→ **Using the information**
[1] Which features does the text on reading slumps say to look for in books? List every one.
[2] Transcribe the text on reading slumps, starting with "You can also" and going on through "a reading slump?".

Text provided Block Start

Ask a friend what they have loved recently, visit an independent bookshop or join an online or local reading group. A passionate recommendation from someone who understands your taste can cut through the endless blur of bestseller lists.
Be specific when asking for suggestions. “Recommend me a book” may produce another overwhelming pile. Try something like:
- “I want a funny romance with believable characters.”
- “I need a mystery that gets exciting quickly.”
- “I fancy cosy fantasy without too much world-building.”
- “I want something emotional but not completely devastating.”
The clearer the request, the more useful the recommendations tend to be.
How to start reading again when you cannot concentrate
When concentration is the main problem, make reading easier rather than demanding more effort from yourself.
Begin with five or ten minutes. Choose books with short chapters, clear prose and a strong narrative voice. Read somewhere quiet and place your phone out of reach.
You can also follow the text while listening to the audiobook. Using both formats together may help your mind stay anchored to the story.
Most importantly, stop measuring success only by the number of pages you finish. Sitting down and enjoying two pages is still progress.
What books are best for getting out of a reading slump?
There is no single perfect slump-busting book. The best choice is usually one that feels accessible, appealing and suited to your mood.
Look for books with:
- An engaging opening
- Short chapters
- A strong narrative voice
- A straightforward plot
- Familiar themes or tropes you already enjoy
- A manageable length
- Plenty of humour, tension or emotional warmth
Recommendations from trusted readers can help, but do not pick something purely because it is widely described as unputdownable. One reader’s gripping masterpiece is another reader’s very effective sleeping aid.
What not to do during a reading slump
Try to avoid turning the slump into a bigger problem than it needs to be.
Do not shame yourself for reading slowly. Do not choose books simply to impress other people. Do not buy a towering stack of new releases in the hope that one of them will magically fix everything.
A new book can certainly help, but sometimes the answer is already sitting unread on your shelf.
It is also worth resisting the urge to compare your reading pace with people online. You are seeing a curated snapshot of their reading life, not every abandoned novel, distracted evening or month spent reading absolutely nothing.
Your reading slump will not last forever
The quickest route out of a reading slump is usually less pressure, not more discipline.
Put down the book you dislike. Pick up something short, comforting or completely different. Try an audiobook, revisit an old favourite or take a proper break without guilt.
You do not need to prove that you are a “real reader”. Books will still be there when you are ready, waiting patiently and being far less judgemental than your neglected yearly reading tracker.
Choose one small, enjoyable step today. Even a single chapter can be the start of finding your way back.
FAQs
How long does a reading slump last?

Text provided Block End
Data Block Start

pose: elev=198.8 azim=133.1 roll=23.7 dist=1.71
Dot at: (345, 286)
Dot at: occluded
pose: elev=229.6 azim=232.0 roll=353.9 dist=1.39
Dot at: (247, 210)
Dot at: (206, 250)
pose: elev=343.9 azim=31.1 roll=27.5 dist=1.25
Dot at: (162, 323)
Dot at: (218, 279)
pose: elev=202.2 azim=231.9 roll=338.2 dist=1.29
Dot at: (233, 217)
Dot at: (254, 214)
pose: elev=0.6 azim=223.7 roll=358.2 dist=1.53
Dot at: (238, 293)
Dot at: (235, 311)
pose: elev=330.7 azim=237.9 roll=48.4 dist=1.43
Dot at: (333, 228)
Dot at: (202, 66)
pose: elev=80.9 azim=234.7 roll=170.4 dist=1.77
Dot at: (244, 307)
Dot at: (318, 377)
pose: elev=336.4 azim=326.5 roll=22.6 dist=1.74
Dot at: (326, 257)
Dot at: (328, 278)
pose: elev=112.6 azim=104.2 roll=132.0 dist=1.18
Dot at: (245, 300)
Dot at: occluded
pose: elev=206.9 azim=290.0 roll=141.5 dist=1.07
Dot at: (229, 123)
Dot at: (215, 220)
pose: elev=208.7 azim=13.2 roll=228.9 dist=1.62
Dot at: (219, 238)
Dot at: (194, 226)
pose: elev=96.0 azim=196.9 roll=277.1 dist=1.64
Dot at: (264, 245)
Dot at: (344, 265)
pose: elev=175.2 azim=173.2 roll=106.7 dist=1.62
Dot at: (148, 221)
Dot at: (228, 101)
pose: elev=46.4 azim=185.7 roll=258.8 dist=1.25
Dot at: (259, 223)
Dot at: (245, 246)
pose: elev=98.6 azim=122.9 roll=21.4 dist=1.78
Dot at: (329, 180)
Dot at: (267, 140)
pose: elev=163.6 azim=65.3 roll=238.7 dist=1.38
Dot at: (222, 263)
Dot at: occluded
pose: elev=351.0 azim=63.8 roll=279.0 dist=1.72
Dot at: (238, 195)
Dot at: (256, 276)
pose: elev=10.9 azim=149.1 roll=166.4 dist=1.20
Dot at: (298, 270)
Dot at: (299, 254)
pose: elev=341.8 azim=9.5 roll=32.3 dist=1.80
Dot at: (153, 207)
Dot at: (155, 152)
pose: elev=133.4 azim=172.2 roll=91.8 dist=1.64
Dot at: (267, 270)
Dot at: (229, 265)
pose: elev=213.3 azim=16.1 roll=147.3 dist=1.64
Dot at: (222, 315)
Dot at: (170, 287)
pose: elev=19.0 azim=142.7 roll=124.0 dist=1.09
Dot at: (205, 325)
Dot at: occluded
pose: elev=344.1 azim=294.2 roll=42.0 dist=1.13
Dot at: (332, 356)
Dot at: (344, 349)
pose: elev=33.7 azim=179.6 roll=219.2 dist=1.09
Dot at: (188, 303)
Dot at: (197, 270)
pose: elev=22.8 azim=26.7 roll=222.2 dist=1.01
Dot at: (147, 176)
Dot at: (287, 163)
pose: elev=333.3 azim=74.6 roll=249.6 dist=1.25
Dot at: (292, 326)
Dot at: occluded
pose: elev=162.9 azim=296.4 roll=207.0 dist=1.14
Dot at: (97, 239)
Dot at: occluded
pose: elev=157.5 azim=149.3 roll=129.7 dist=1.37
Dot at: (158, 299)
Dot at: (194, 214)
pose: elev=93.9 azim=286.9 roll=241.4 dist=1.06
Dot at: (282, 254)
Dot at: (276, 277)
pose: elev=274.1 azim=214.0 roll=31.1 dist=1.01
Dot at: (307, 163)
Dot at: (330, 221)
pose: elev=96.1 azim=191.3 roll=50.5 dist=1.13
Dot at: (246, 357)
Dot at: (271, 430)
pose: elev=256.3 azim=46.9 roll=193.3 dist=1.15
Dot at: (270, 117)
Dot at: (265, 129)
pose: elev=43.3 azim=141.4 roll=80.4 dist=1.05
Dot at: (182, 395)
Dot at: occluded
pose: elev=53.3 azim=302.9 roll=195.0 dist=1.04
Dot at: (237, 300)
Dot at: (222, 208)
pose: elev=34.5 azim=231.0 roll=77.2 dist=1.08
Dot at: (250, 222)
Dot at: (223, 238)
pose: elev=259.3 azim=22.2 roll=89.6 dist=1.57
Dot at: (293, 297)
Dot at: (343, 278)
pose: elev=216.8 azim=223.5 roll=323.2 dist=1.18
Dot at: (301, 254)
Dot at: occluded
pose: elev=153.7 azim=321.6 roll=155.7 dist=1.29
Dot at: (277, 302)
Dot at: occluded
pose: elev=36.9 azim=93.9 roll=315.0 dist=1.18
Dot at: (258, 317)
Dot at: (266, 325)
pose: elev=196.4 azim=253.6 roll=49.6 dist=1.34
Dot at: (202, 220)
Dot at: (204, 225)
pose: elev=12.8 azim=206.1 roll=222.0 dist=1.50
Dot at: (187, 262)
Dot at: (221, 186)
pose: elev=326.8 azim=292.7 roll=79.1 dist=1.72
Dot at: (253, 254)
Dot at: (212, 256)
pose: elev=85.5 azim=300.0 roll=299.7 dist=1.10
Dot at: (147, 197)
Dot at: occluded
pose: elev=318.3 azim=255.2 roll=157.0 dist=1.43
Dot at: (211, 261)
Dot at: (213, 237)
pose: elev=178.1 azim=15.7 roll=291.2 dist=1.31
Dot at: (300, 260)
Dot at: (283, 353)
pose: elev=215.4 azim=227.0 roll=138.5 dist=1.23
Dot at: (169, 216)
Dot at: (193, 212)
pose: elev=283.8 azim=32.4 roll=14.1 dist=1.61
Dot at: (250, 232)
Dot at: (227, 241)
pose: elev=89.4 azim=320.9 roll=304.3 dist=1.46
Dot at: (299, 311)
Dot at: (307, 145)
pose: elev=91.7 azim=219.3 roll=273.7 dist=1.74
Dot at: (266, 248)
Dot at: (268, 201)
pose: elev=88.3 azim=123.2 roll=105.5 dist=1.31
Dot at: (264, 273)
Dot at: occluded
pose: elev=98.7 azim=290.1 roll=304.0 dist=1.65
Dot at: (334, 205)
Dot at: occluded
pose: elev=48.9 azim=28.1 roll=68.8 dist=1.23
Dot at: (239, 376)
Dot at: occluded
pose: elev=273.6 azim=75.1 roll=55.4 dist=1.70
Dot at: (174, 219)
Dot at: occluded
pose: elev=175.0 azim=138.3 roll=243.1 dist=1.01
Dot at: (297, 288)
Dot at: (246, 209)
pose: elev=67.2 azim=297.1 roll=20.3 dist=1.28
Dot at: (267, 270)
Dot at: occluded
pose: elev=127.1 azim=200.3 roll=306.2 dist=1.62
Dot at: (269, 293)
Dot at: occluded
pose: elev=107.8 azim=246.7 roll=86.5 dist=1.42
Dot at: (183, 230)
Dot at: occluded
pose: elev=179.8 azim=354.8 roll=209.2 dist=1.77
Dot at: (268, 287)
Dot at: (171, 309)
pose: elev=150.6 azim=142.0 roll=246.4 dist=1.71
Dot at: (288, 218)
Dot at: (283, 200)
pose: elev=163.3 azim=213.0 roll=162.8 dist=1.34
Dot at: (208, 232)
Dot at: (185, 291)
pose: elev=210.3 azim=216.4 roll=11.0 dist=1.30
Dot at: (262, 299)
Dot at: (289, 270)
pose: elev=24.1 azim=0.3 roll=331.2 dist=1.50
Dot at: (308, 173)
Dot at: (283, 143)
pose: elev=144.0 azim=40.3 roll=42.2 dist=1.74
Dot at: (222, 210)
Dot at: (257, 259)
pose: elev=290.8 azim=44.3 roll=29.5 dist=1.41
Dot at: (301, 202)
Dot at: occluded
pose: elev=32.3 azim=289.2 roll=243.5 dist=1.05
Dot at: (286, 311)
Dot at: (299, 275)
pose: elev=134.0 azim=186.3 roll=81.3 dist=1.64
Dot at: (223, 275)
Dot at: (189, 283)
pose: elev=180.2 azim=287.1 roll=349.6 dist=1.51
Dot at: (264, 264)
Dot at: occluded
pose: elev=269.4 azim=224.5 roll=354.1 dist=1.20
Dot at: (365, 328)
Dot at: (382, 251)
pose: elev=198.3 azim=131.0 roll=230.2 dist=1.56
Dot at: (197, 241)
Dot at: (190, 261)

Data Block End

→ **Results by task**
[1]
- An engaging opening
- Short chapters
- A strong narrative voice
- A straightforward plot
- Familiar themes or tropes you already enjoy
- A manageable length
- Plenty of humour, tension or emotional warmth

[2]
You can also follow the text while listening to the audiobook. Using both formats together may help your mind stay anchored to the story.
Most importantly, stop measuring success only by the number of pages you finish. Sitting down and enjoying two pages is still progress.
What books are best for getting out of a reading slump?